(Data)

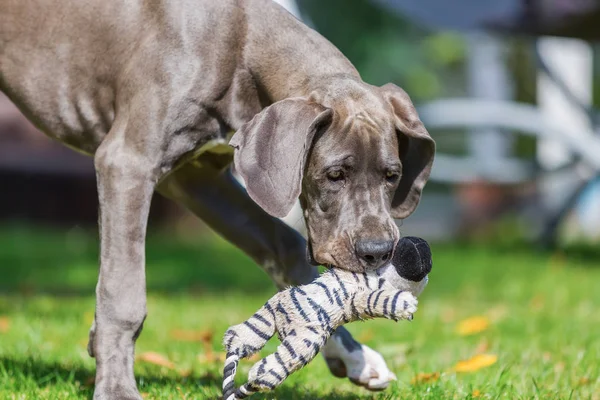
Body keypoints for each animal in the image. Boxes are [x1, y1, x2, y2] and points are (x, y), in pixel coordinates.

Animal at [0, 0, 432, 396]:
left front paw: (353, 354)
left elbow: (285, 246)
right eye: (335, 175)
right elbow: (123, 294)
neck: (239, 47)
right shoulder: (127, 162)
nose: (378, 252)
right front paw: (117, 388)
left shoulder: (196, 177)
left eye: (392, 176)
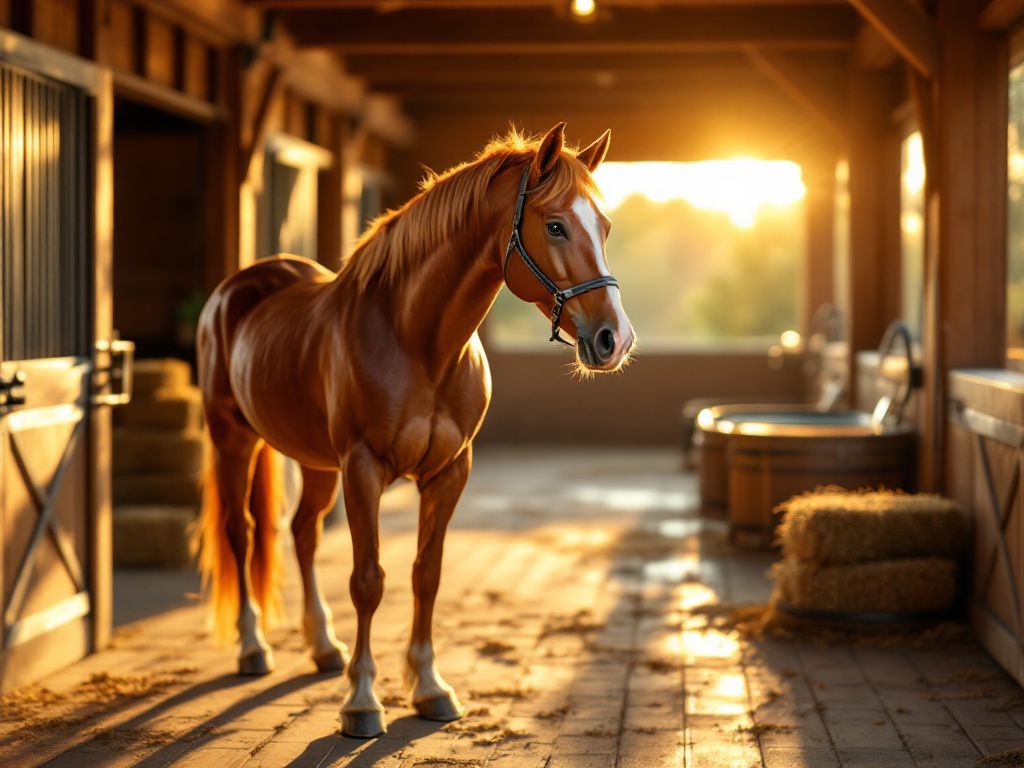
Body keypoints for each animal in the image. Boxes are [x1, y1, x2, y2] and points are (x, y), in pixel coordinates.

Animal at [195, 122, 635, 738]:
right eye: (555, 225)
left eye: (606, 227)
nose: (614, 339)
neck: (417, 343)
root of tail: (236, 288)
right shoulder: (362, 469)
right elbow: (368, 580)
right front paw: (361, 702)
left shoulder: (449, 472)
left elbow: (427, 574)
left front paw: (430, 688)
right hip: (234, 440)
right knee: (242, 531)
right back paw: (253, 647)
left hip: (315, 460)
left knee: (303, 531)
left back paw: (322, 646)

(End Data)

* **Task directions**:
Please set down the records above verbatim, with each picture left out.

* **The answer**:
Body keypoints for each animal in the image. Boxes are [x1, y1, x2, y2] and points are (x, y), in pixel coordinates.

Animal at [0, 0, 432, 396]:
left front paw: (353, 354)
left elbow: (285, 246)
right eye: (335, 175)
right elbow: (123, 294)
neck: (239, 47)
right shoulder: (127, 162)
nose: (378, 252)
right front paw: (117, 388)
left shoulder: (196, 177)
left eye: (392, 176)
Body keypoints for each animal in the image. Boxes are [x1, y1, x2, y2] and points are (x, y), in pixel coordinates.

Animal at [195, 122, 635, 738]:
right eye: (555, 225)
left eye: (606, 227)
nose: (614, 339)
neck: (417, 343)
root of tail: (236, 288)
right shoulder: (362, 469)
right elbow: (368, 580)
right front paw: (361, 702)
left shoulder: (449, 472)
left elbow: (427, 574)
left front paw: (430, 688)
right hip: (234, 440)
right knee: (242, 531)
right back paw: (253, 647)
left hip: (315, 460)
left knee: (303, 531)
left back paw: (322, 646)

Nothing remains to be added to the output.